ZIM’s commitment to professional conduct in financial management world-wide has resulted in the Code of Ethics for World-wide Financial Officers. In addition to being bound by the provisions of ZIM’s Code of Business Conduct, the CEO and the CFO, Treasurer and other senior financial officers performing similar functions who have been identified by the CEO (collectively, the “World-wide Financial Officers”) are subject to the following additional specific policies (collectively referred to as the “Code of Ethics”):

  1. The CEO and all World-wide Financial Officers are responsible for full, accurate, timely and understandable disclosure in the reports and documents that the Corporation files with, or submits to, the Securities and Exchange Commission and in other public communications made by the Corporation. Accordingly, it is the responsibility of the CEO and each World-wide Financial Officer promptly to bring to the attention of the Disclosure Committee any material information of which he or she may become aware that affects the disclosures made by the Corporation in its public filings.
  2. The CEO and each World-wide Financial Officer shall promptly bring to the attention of the CEO any information he or she may have concerning (a) significant deficiencies in the design or operation of internal controls which could adversely affect the Corporation’s ability to record, process, summarize and report financial data or (b) any fraud, whether or not material, that involves management or other employees who have a significant role in the Corporation’s financial reporting, disclosures or internal controls.
  3. The CEO and each World-wide Financial Officer shall act with honesty and integrity in the performance of his or her duties at the Corporation, shall comply with laws, rules and regulations of federal, state and local governments and other private and public regulatory agencies that affect the conduct of the Corporation’s business and the Corporation’s financial reporting.
  4. The CEO and each World-wide Financial Officer shall promptly bring to the attention of the CEO any information he or she may have concerning evidence of a material violation of the securities or other laws, rules or regulations applicable to the Corporation and the operation of its business, by the Corporation or any agent thereof, or any violation of this Code of Ethics.
  5. The CEO and each World-wide Financial Officer shall avoid actual or apparent conflicts of interest between personal and business relationships, such as holding a substantial equity (1% of a public company’s outstanding stock), debt, or other financial interest in any competitor, supplier or customer of the Corporation, or having a personal financial interest in any transaction involving the purchase or sale by the Corporation of any products, materials, equipment, services or property, other than through Corporation-sponsored programs. Any such actual or apparent conflicts of interest shall be brought to the attention of the CEO.
  6. The Board of Directors shall determine, or designate appropriate persons to determine, appropriate actions to be taken in the event of violations of this Code of Ethics by the CEO and the Corporation’s World-wide Financial Officers. Such actions shall be reasonably designed to deter wrongdoing and to promote accountability for adherence to this Code of Ethics, and may include written notices to the individual involved that the Board has determined that there has been a violation, censure by the Board, demotion or re-assignment of the individual involved, suspension with or without pay or benefits and termination of the individual’s employment.

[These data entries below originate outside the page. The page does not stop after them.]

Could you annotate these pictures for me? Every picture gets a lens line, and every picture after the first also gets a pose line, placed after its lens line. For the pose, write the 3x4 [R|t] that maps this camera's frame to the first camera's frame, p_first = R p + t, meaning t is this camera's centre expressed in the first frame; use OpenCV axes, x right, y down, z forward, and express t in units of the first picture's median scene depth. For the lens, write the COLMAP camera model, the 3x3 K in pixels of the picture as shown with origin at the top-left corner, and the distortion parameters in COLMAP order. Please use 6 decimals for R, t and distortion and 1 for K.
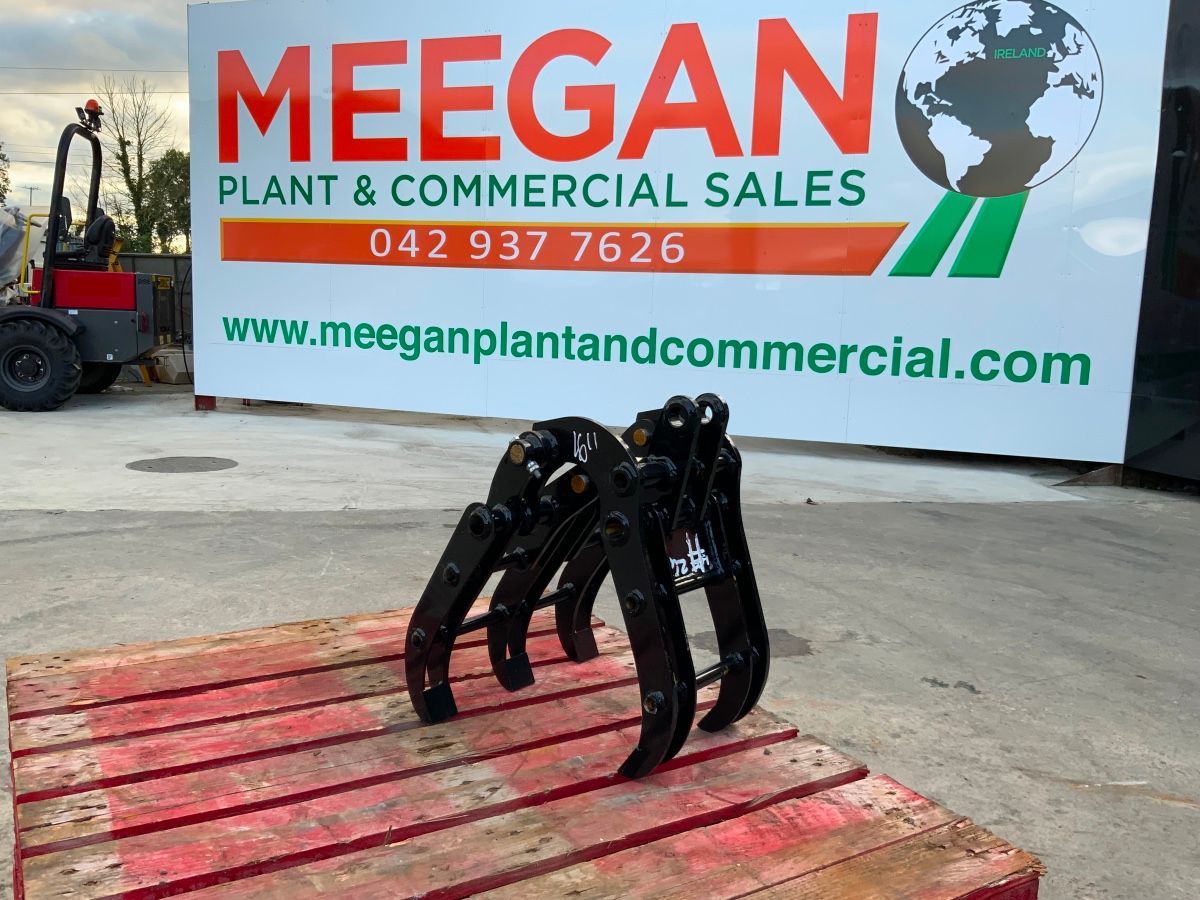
lens RADIAL K [[990.8, 0, 600.0], [0, 990.8, 450.0], [0, 0, 1]] dist [0.110001, -0.246640]
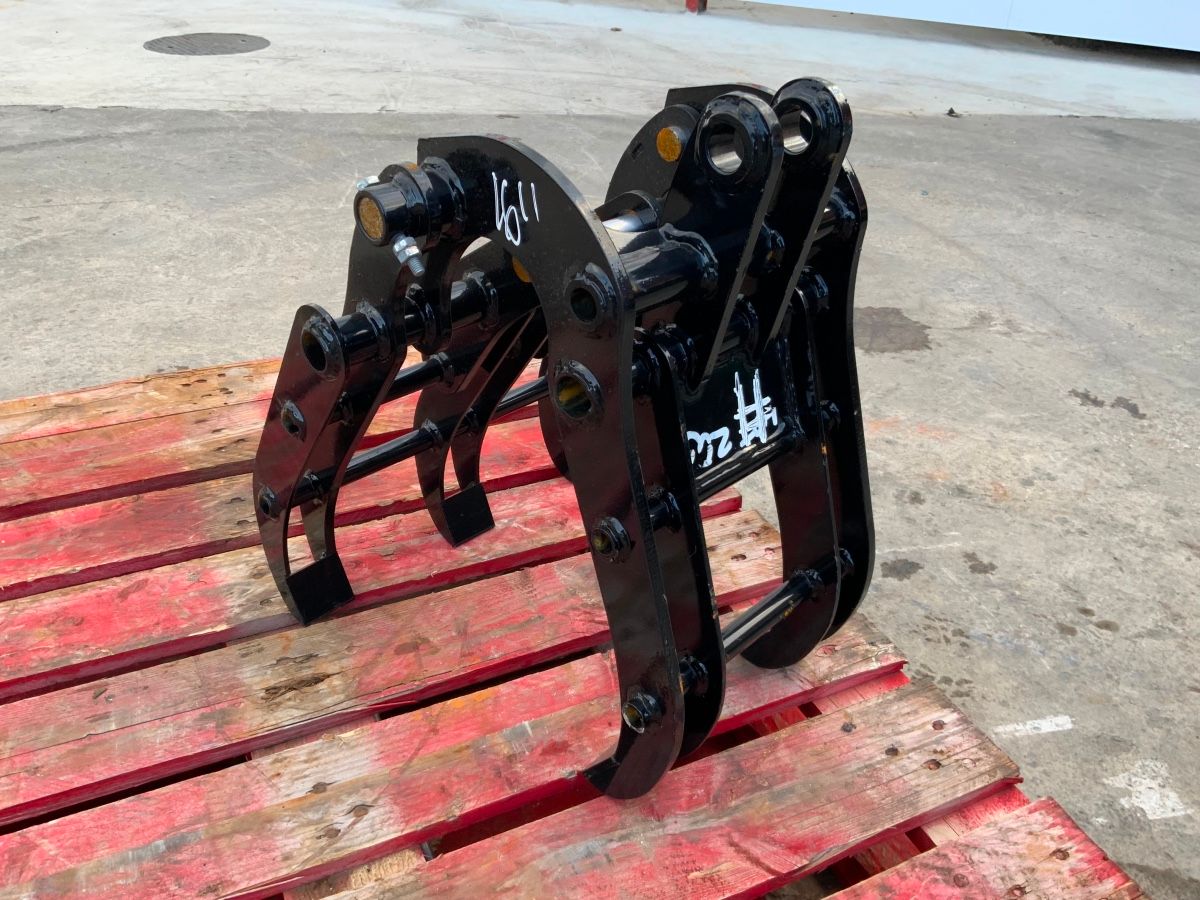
lens RADIAL K [[996.5, 0, 600.0], [0, 996.5, 450.0], [0, 0, 1]] dist [0.068908, -0.148740]
pose [[0.994418, 0.058057, -0.088100, 0.037323], [-0.017913, 0.915773, 0.401296, -0.046974], [0.103977, -0.397478, 0.911702, 0.294835]]
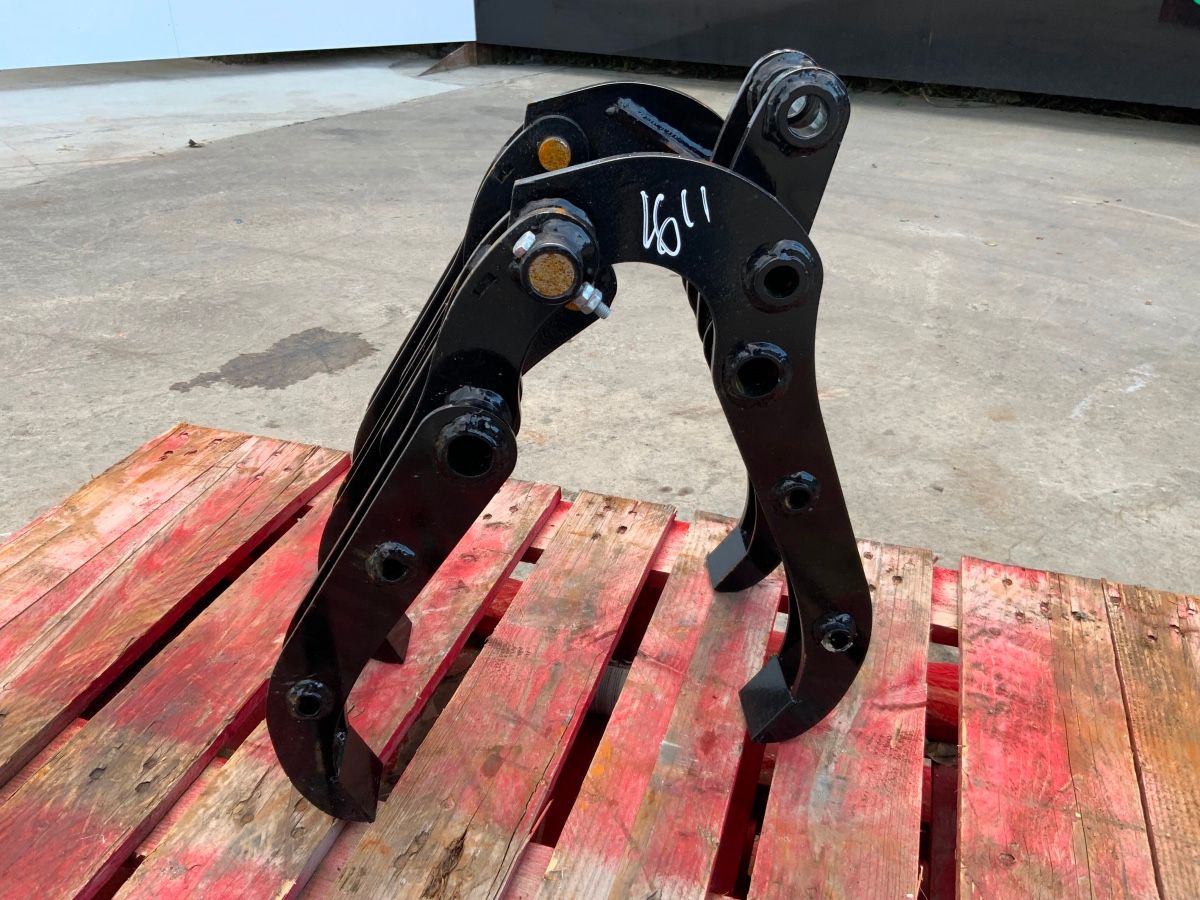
lens RADIAL K [[996.5, 0, 600.0], [0, 996.5, 450.0], [0, 0, 1]] dist [0.068908, -0.148740]
pose [[0.755671, -0.353689, 0.551241, -0.176575], [0.118818, 0.901716, 0.415680, -0.055319], [-0.644084, -0.248619, 0.723425, 0.360248]]
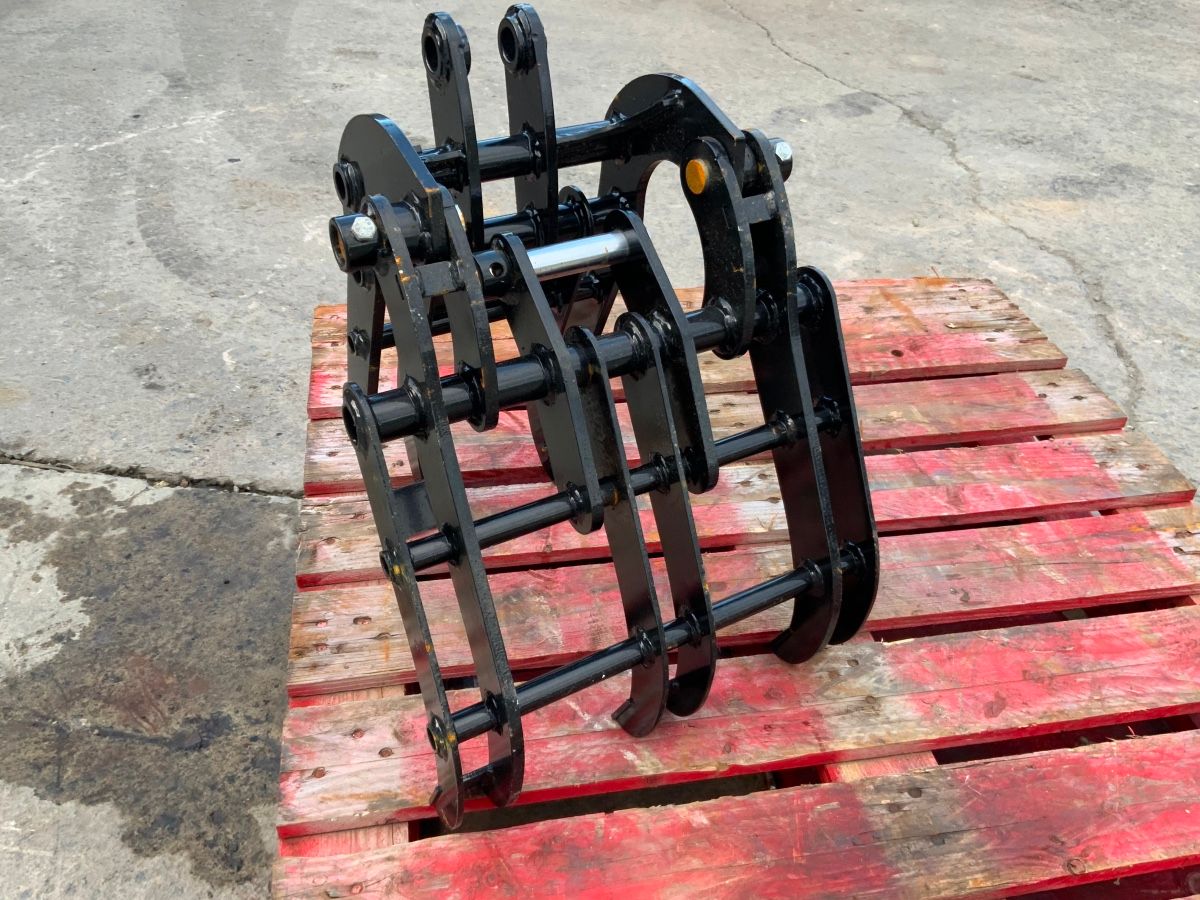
lens RADIAL K [[991.6, 0, 600.0], [0, 991.6, 450.0], [0, 0, 1]] dist [0.070525, -0.155205]
pose [[-0.928811, -0.292598, 0.227370, -0.092688], [-0.037164, 0.684056, 0.728482, -0.167856], [-0.368687, 0.668172, -0.646232, 0.835428]]
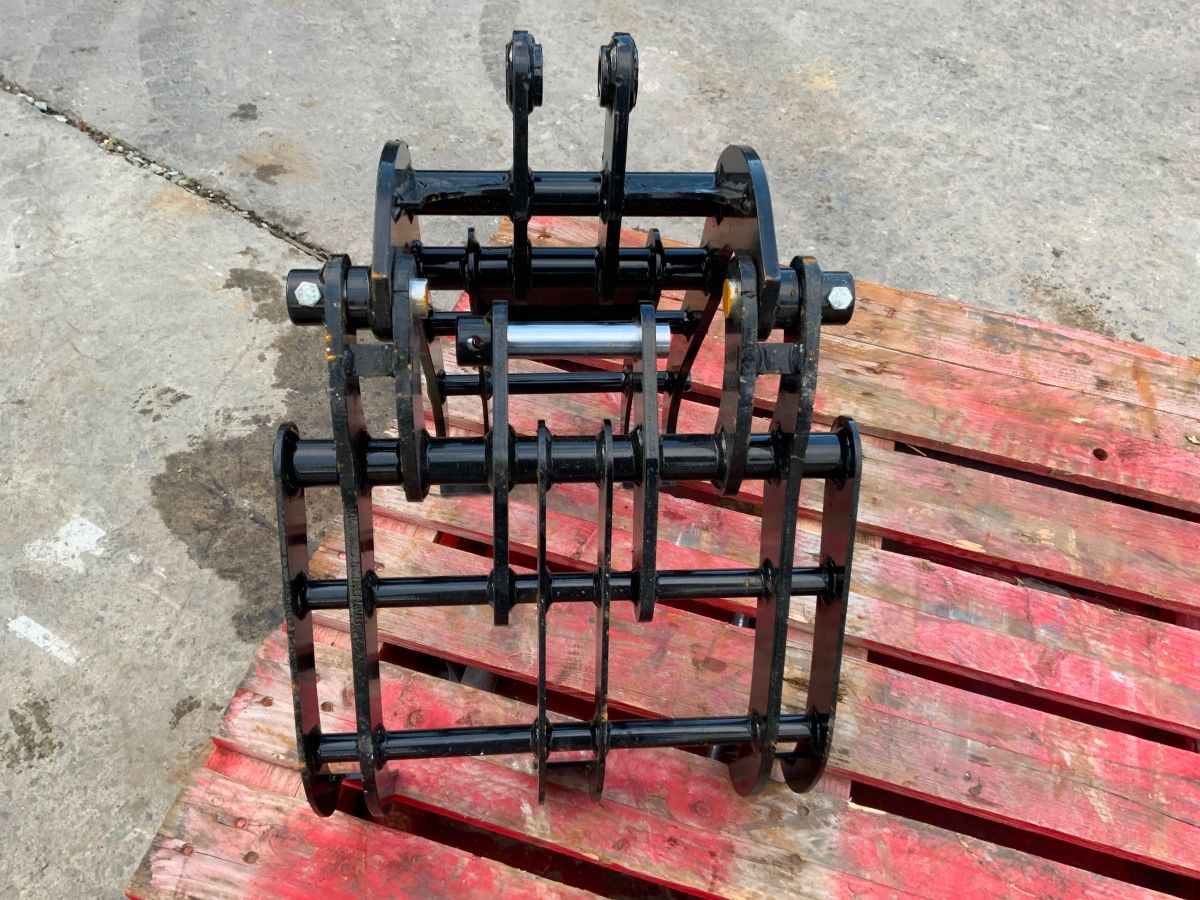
lens RADIAL K [[990.8, 0, 600.0], [0, 990.8, 450.0], [0, 0, 1]] dist [0.110001, -0.246640]
pose [[-0.671286, -0.621522, 0.403840, -0.135389], [0.024222, 0.526160, 0.850040, -0.207955], [-0.740803, 0.580402, -0.338149, 0.706576]]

  7. The CEO and each World-wide Financial Officer will respect the confidentiality of information acquired in the course of one’s work and will not use the information for personal advancement.
  8. The CEO and each World-wide Financial Officer will achieve responsible use of and control over all assets and resources employed and entrusted to them.

The Audit Committee of the Board of Directors shall consider any request for a waiver of this Code and any amendments to this Code, and all such waivers or amendments shall be disclosed promptly as required by law.